Copy out the items starting at the line containing "Where is Wake" and ending at the line containing "What Y value", word for word, leaving out the pictures.

(Source data):
----------

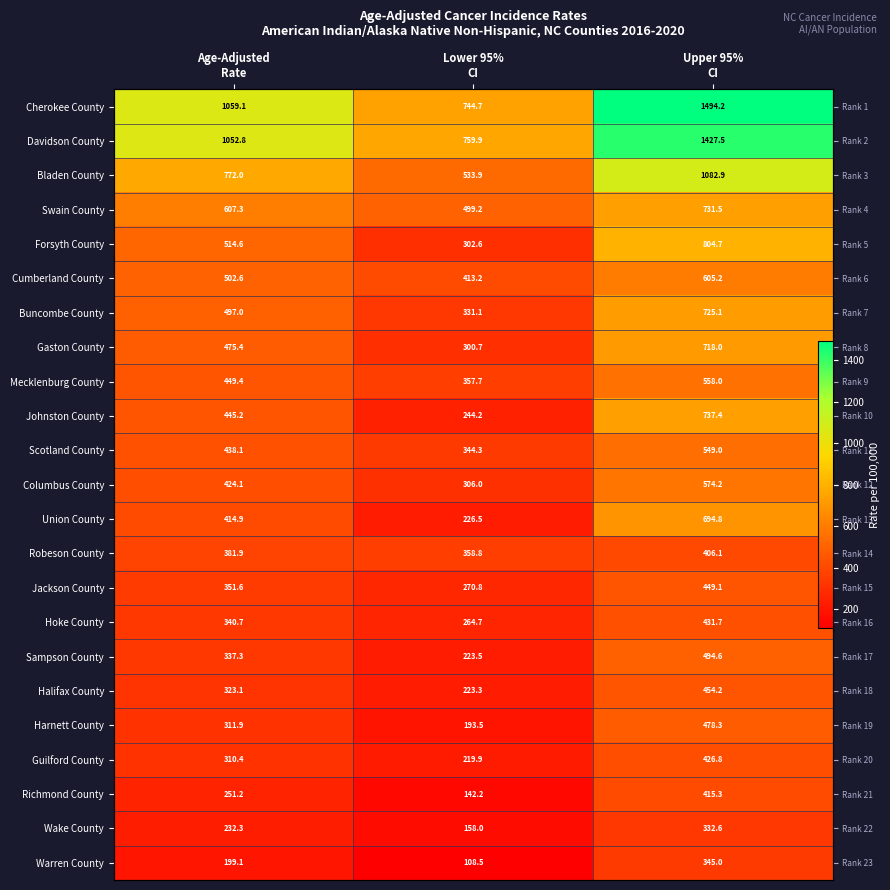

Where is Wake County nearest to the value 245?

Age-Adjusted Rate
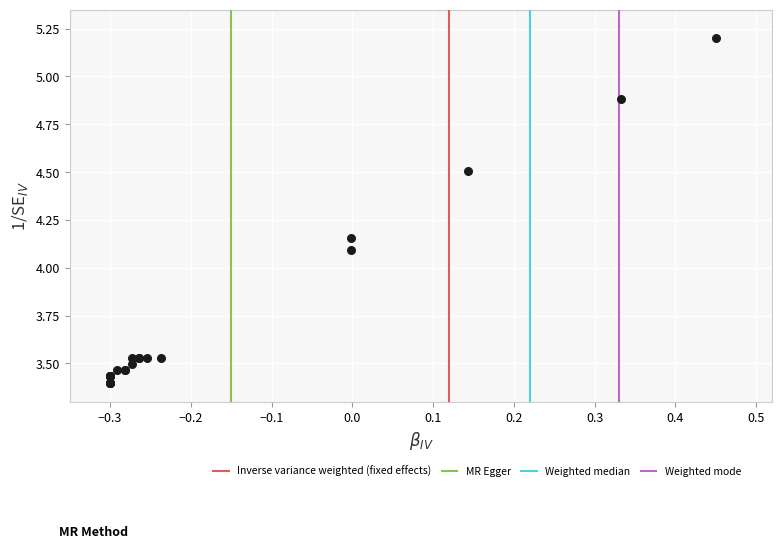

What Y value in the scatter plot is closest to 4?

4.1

----------

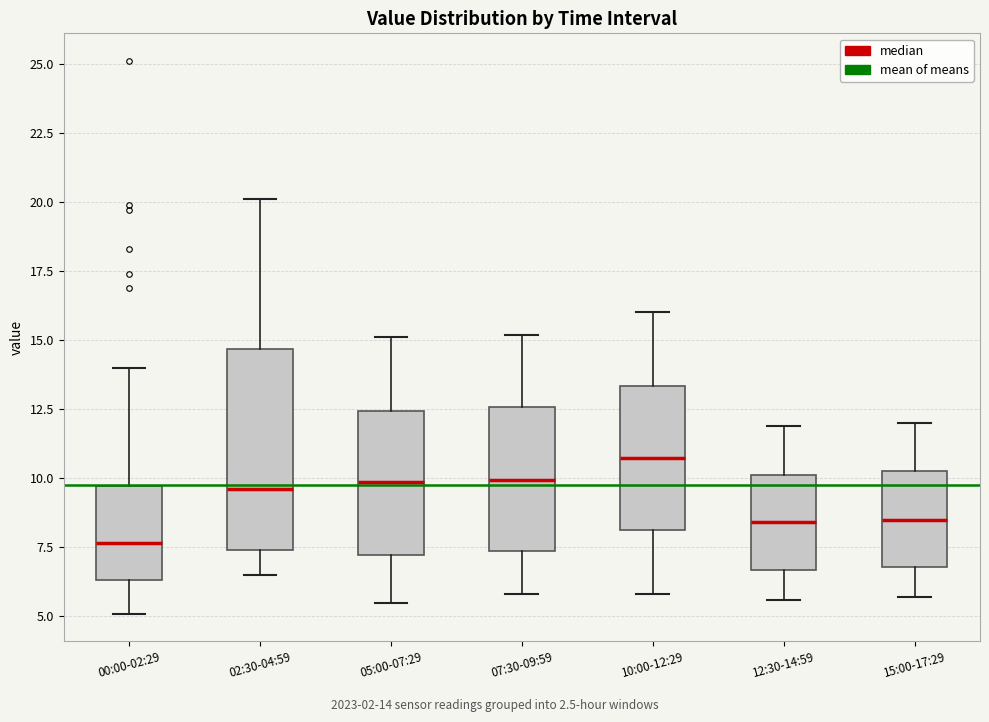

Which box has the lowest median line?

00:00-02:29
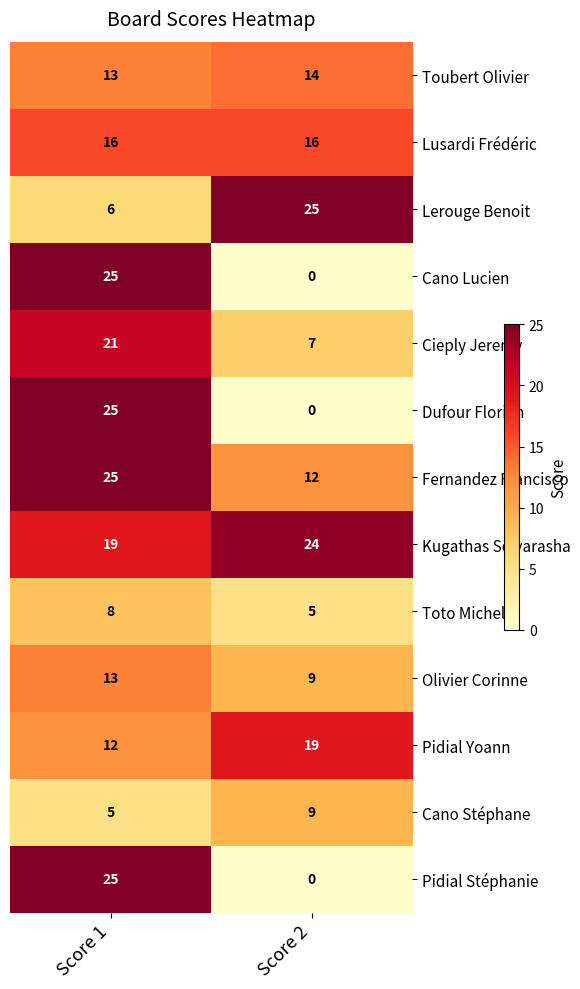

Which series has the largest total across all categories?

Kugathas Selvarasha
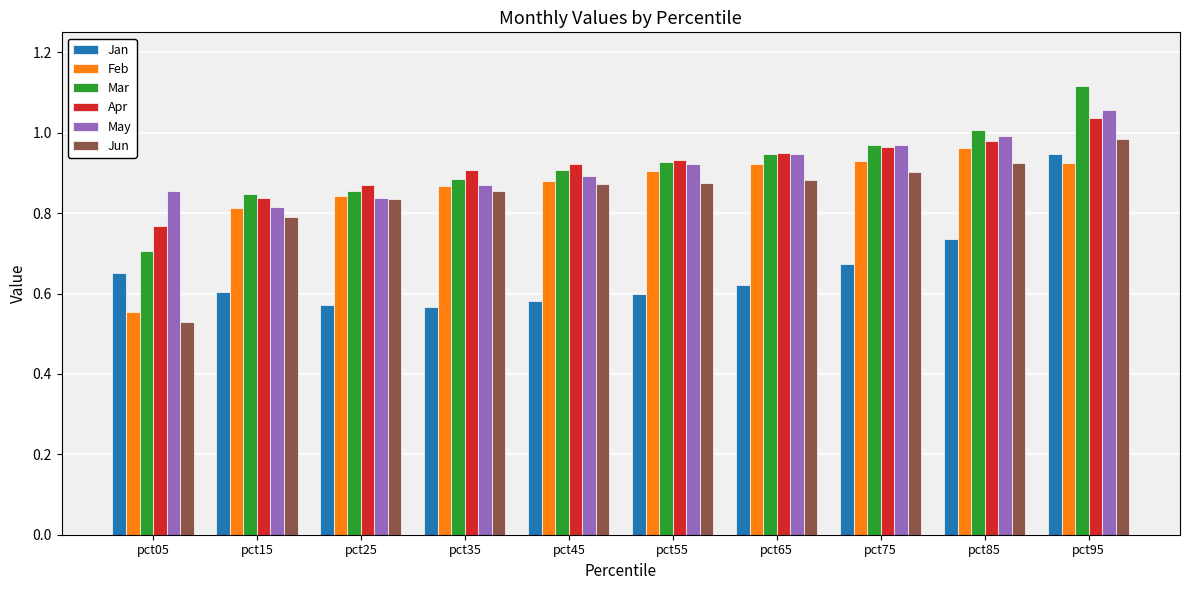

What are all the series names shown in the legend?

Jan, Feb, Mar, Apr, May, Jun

----------

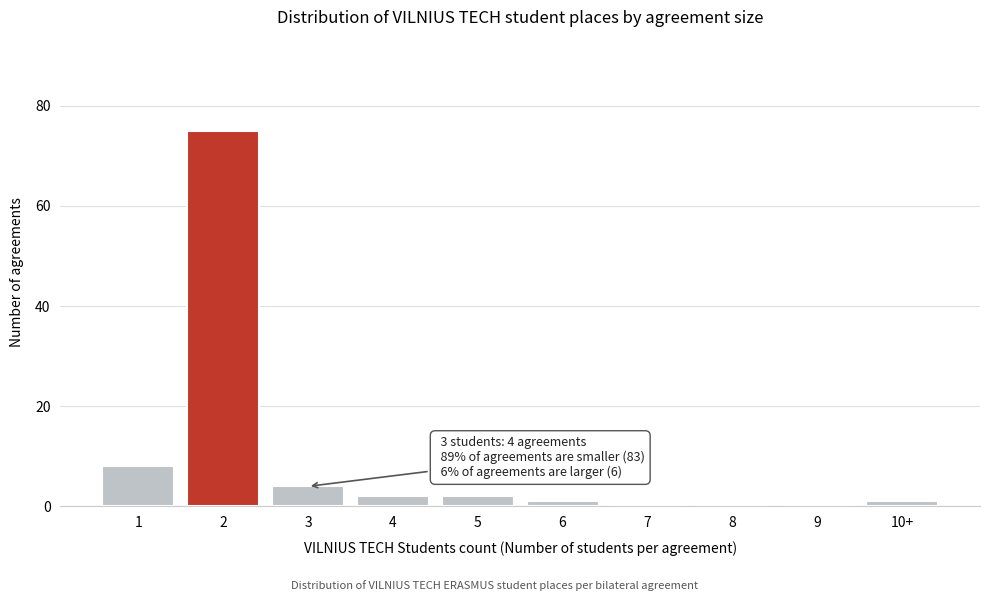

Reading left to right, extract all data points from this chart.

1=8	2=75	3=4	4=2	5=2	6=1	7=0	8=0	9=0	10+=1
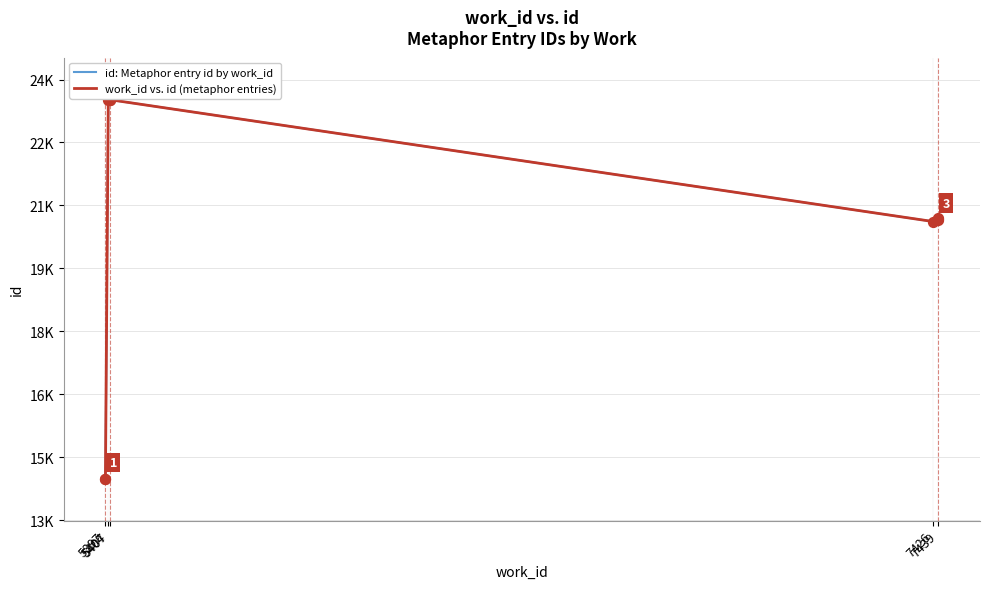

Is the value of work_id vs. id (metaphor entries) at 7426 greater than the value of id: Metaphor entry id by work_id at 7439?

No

----------

(Answer section):
Where is Wake County nearest to the value 245?

Age-Adjusted Rate

What Y value in the scatter plot is closest to 4?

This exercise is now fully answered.